そうではない、つまり論理的に整合すると考えるなら、以下の如き可能性がある。まず彼にとっては戦う行為そのものが目的であって、勝ち負けは問題とならなかった、というもの。この場合は武士道というものを、勝ち負けを度外視して戦う行為、としていることになる。こんな価値観は失われてもまったく問題なさそうに思うが、この約60年後の国際紛争で日本が行なった行為を思えば、「失われた」とするのは事実として間違いである可能性が高い。

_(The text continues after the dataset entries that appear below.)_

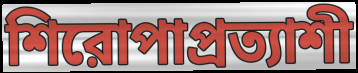
শিরোপাপ্রত্যাশী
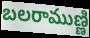
బలరాముణ్ణి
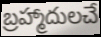
బ్రహ్మాదులచే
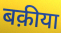
बक़ीया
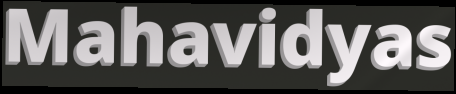
Mahavidyas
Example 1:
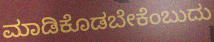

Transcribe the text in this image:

ಮಾಡಿಕೊಡಬೇಕೆಂಬುದು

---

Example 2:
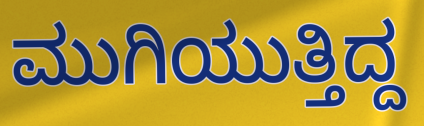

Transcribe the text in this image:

ಮುಗಿಯುತ್ತಿದ್ದ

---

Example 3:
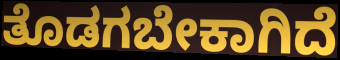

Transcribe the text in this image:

ತೊಡಗಬೇಕಾಗಿದೆ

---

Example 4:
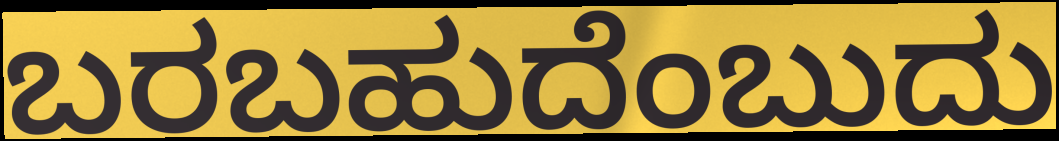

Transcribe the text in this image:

ಬರಬಹುದೆಂಬುದು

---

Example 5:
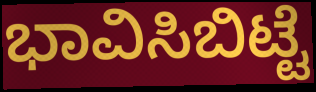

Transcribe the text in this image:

ಭಾವಿಸಿಬಿಟ್ಟೆ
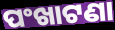
ପଂଖାଟଣା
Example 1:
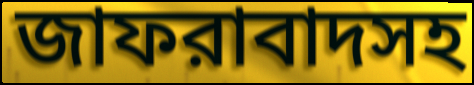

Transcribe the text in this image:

জাফরাবাদসহ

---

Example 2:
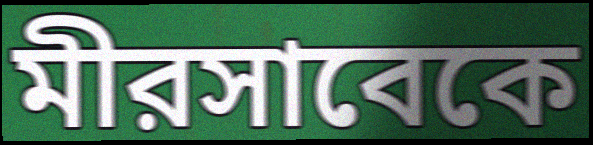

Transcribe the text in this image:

মীরসাবেকে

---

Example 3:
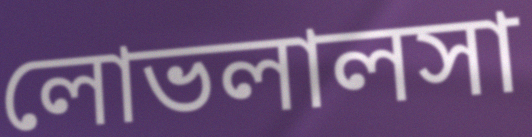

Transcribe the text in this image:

লোভলালসা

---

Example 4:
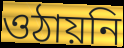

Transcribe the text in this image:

ওঠায়নি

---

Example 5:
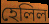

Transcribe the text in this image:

হেলিল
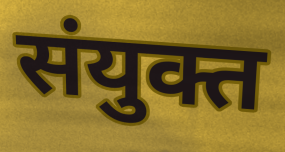
संयुक्त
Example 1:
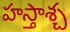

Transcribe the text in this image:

హస్తాశ్చ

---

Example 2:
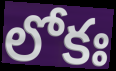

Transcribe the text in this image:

లోకః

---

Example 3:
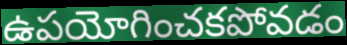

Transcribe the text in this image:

ఉపయోగించకపోవడం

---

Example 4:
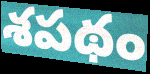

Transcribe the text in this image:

శపథం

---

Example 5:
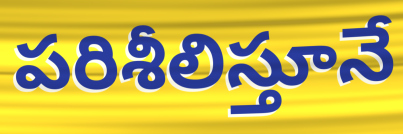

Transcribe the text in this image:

పరిశీలిస్తూనే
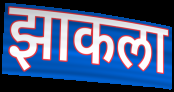
झाकला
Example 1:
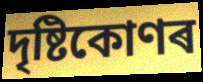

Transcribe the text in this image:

দৃষ্টিকোণৰ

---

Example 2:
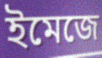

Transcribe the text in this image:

ইমেজে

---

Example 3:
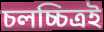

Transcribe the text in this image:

চলচ্চিত্ৰই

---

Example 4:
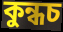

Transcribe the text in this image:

কুন্ধচ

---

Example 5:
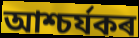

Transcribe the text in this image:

আশ্চৰ্যকৰ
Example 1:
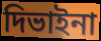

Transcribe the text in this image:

দিভাইনা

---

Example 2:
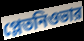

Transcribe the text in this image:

প্লেতনিওভার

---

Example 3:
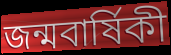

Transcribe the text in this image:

জন্মবার্ষিকী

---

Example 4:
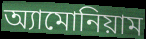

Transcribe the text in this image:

অ্যামোনিয়াম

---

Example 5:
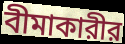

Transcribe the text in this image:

বীমাকারীর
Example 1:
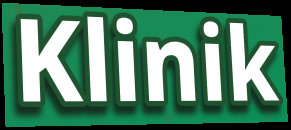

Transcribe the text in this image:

Klinik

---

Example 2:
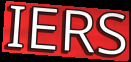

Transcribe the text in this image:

IERS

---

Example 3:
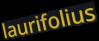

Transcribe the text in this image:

laurifolius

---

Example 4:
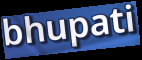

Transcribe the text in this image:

bhupati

もう一つの可能性は、勝元は何かの目的の為に戦いを始めたのだが、その目的を達成できずに敗れた、というもの。この場合も、その目的が何であったにせよ、敗れた原因は刀だけの軍隊で鉄砲軍隊に挑むという根本的な無謀さ(これをすなわち”無鉄砲”という)にあるので、そもそも本気で目的を達成する気があったのか疑問が残る。映画において、疑問を残したままにしておくのは独善である。
したがって、この映画は、A:論理的破綻、B:事実誤認、C:独善的、のいずれかであることになる。個人的には冒頭に書いたように、この映画の魅力(があるとしたら)は、論理破綻の魅力であると思う。つまり
結論:「(少なくともこの映画の)武士道とは、論理的破綻と見つけたり」おそまつ。